The framework uses xarray to preprocess and validate model data before the PODs are run; specifically using the netcdf4 engine and with CF convention support provided via the cftime library. We also use cf_xarray to access data attributes in a more convention-independent way.

If you’re deciding how to post-process your model’s data for use by the MDTF package, or are debugging issues with your model’s data format, it may be simpler to load and examine your data with these packages interactively, rather than by invoking the entire MDTF package. The following python snippet approximates how the framework loads datasets for preprocessing.
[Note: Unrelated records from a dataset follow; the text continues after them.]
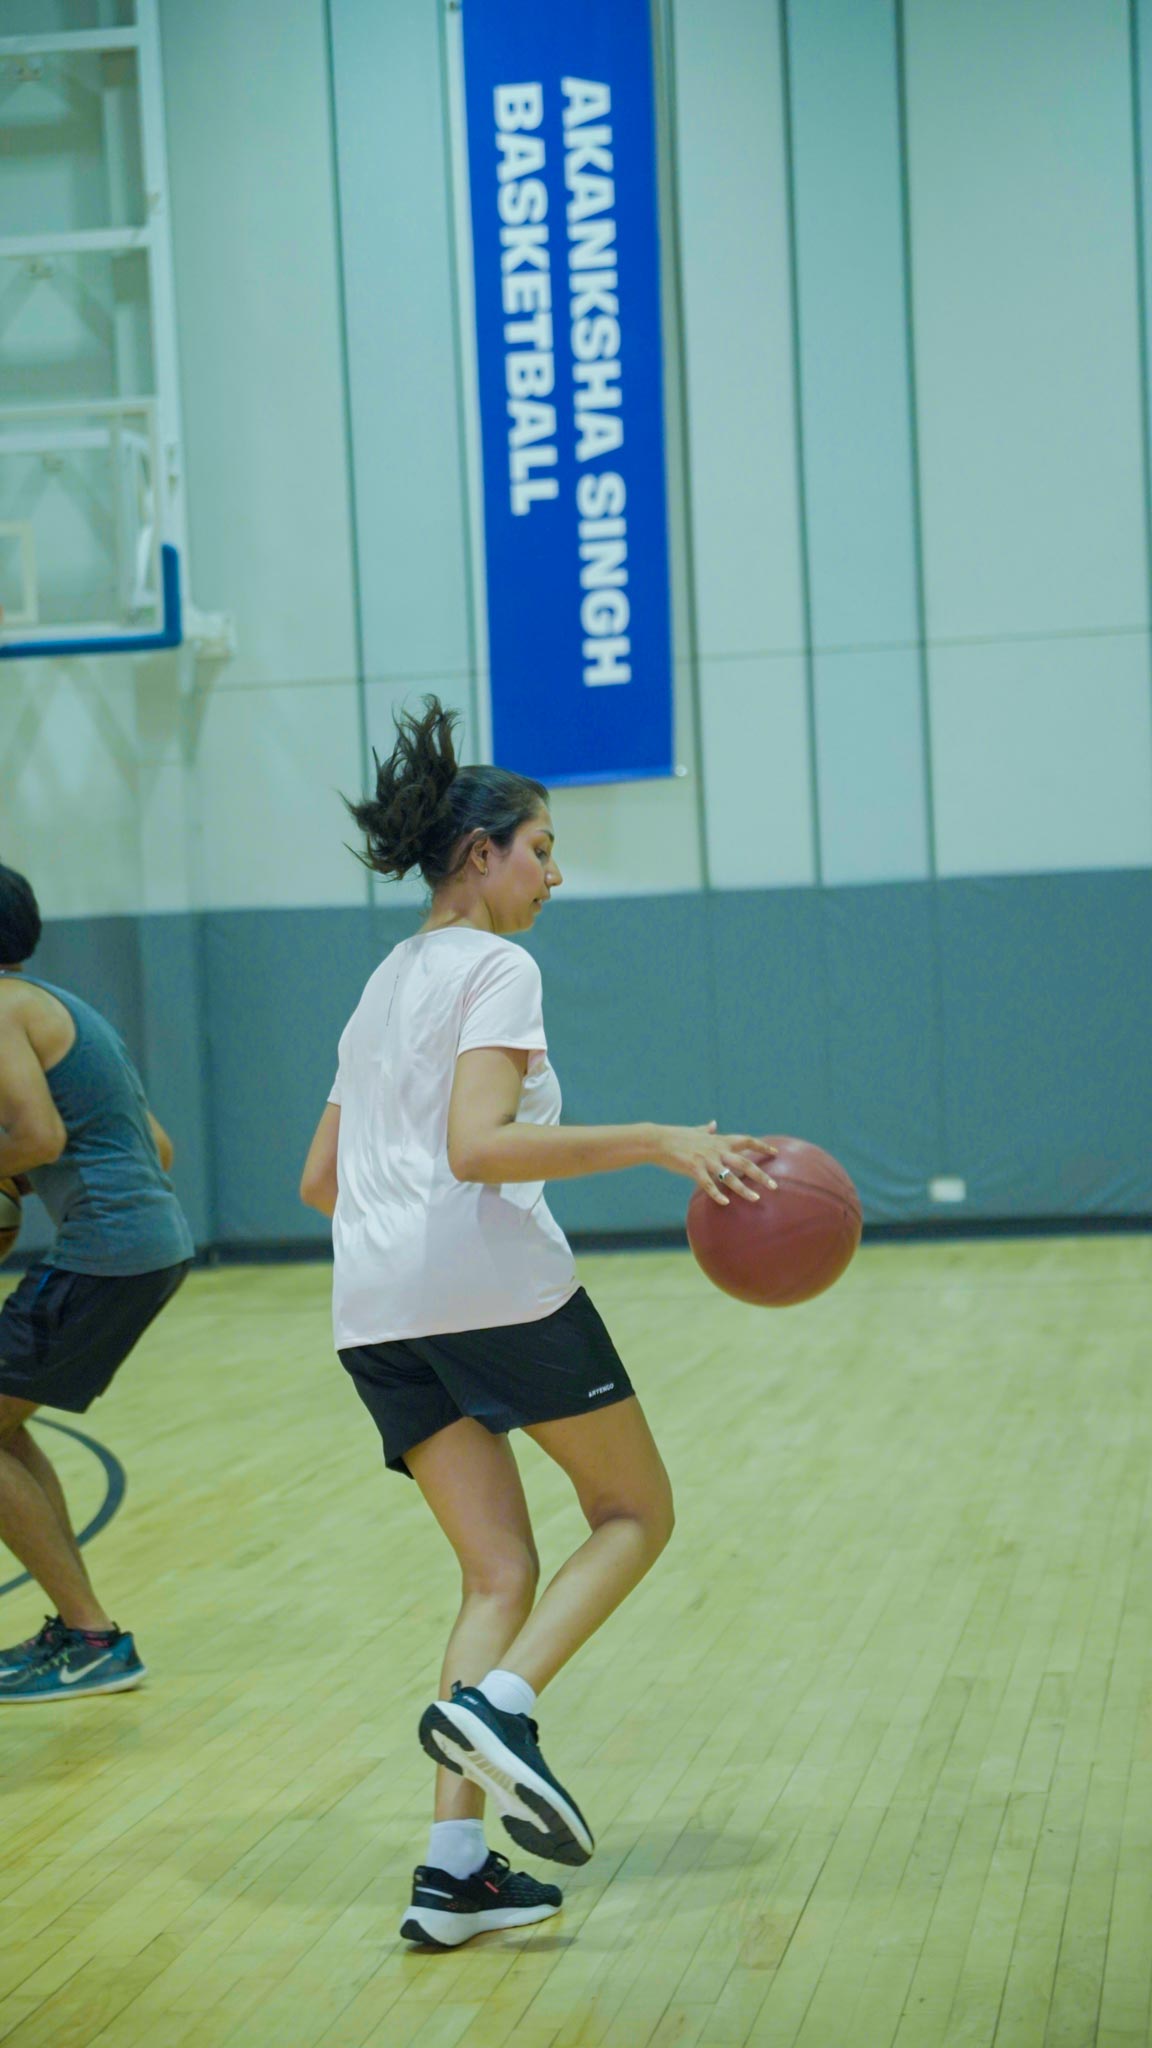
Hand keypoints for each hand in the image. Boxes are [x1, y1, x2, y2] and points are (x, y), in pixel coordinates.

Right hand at [653, 1122, 777, 1206]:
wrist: (658, 1140)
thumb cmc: (677, 1136)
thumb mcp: (696, 1131)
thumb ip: (707, 1129)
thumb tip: (713, 1123)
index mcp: (719, 1140)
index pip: (746, 1140)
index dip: (761, 1146)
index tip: (776, 1152)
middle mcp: (716, 1150)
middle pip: (744, 1162)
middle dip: (760, 1174)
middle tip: (774, 1186)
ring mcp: (706, 1160)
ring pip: (729, 1176)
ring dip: (743, 1188)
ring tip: (755, 1199)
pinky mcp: (693, 1169)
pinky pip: (707, 1184)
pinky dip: (716, 1193)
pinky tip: (725, 1203)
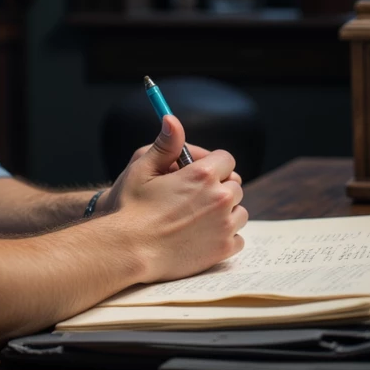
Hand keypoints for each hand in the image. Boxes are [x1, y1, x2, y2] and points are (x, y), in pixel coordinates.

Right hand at [103, 119, 247, 284]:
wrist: (129, 249)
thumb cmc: (132, 208)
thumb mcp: (143, 168)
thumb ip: (166, 144)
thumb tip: (172, 120)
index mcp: (203, 175)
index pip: (226, 160)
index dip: (213, 164)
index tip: (199, 173)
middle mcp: (219, 198)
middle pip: (235, 186)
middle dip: (219, 188)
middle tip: (194, 197)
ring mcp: (224, 225)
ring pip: (239, 212)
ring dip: (225, 212)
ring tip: (199, 217)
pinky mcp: (223, 249)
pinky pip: (238, 238)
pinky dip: (226, 236)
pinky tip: (204, 236)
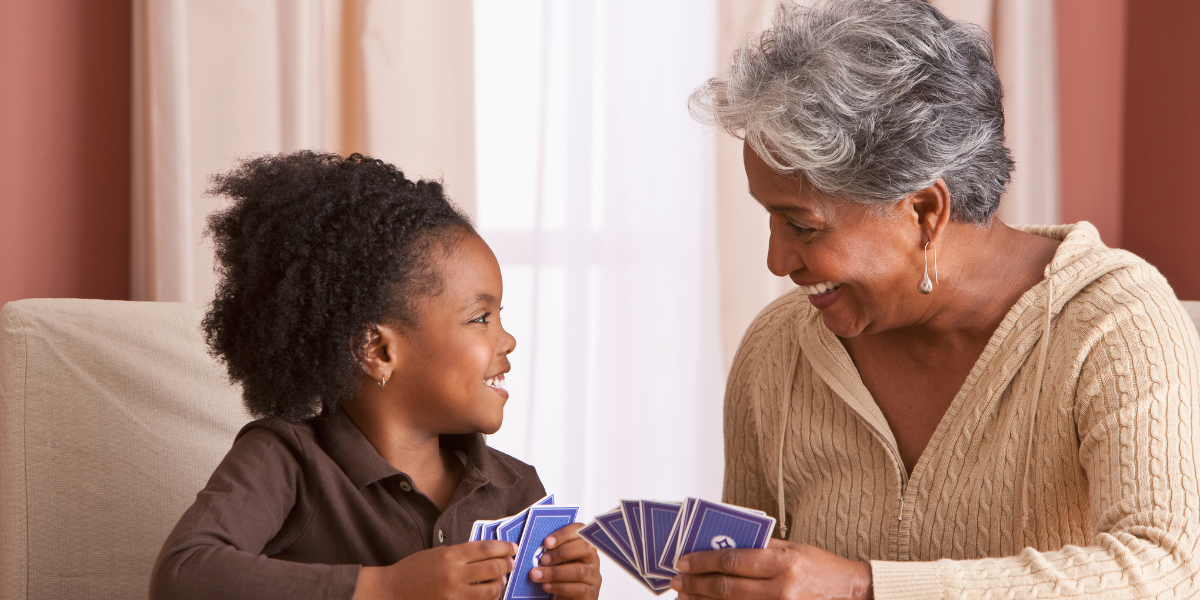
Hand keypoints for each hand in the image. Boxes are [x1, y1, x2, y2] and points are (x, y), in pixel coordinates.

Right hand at [352, 540, 516, 599]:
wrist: (393, 590)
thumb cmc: (414, 569)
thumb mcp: (438, 553)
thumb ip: (462, 553)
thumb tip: (488, 553)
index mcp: (450, 556)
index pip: (486, 549)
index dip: (504, 548)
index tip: (512, 548)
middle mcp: (454, 575)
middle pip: (493, 568)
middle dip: (507, 565)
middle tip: (510, 563)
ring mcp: (454, 594)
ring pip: (491, 590)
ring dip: (500, 584)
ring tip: (500, 579)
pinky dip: (488, 598)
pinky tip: (488, 592)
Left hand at [528, 523, 601, 598]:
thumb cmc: (559, 579)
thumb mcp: (555, 562)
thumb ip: (549, 552)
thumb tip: (528, 546)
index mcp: (584, 546)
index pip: (580, 532)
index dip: (564, 534)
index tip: (547, 542)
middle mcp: (592, 560)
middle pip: (585, 548)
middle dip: (562, 552)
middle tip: (543, 559)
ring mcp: (594, 578)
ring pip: (580, 570)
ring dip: (555, 572)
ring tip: (537, 574)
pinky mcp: (591, 594)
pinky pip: (578, 589)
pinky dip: (559, 587)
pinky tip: (546, 586)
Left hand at [671, 539, 871, 599]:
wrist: (852, 594)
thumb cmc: (822, 568)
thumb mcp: (793, 548)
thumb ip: (760, 546)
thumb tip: (722, 543)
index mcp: (784, 563)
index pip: (733, 560)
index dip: (704, 561)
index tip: (683, 561)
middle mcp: (781, 589)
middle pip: (727, 588)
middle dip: (696, 584)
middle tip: (677, 581)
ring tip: (685, 596)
Use the _MDTF_base conda environment to install the correct versions of each package.

import cftime, cf_xarray
import xarray as xr

ds = xr.open_mfdataset(
    [<path to first file>, <second file>, ...],
    parallel=True,
    engine='netcdf4',
    combine='by_coords',
    data_vars='minimal', coords='minimal',
    compat='equals', join='exact',
    decode_cf=True,
    decode_coords=True,
    decode_times=True, use_cftime=True
)
# match coordinates to X/Y/Z/T axes using cf_xarray:
ds = ds.cf.guess_coord_axis()
# print summary
ds.info()

The framework has additional logic for cleaning up noncompliant metadata (e.g., stripping whitespace from netCDF headers), but if you can load a dataset with the above commands, the framework should be able to deal with it as well.

If the framework runs into errors when run on a dataset that meets the criteria above, please file a bug report via the gitHub issue tracker.